**Assigned task:** Copy the records exactly. Include every line.

**Material provided:**
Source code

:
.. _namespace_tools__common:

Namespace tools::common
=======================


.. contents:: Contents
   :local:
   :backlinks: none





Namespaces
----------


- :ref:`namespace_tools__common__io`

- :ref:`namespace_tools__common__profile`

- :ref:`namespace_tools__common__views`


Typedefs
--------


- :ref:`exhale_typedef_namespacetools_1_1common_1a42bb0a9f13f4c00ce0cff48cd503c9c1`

**Answer:**
Source code

:
.. _namespace_tools__common:

Namespace tools::common
=======================


.. contents:: Contents
   :local:
   :backlinks: none





Namespaces
----------


- :ref:`namespace_tools__common__io`

- :ref:`namespace_tools__common__profile`

- :ref:`namespace_tools__common__views`


Typedefs
--------


- :ref:`exhale_typedef_namespacetools_1_1common_1a42bb0a9f13f4c00ce0cff48cd503c9c1`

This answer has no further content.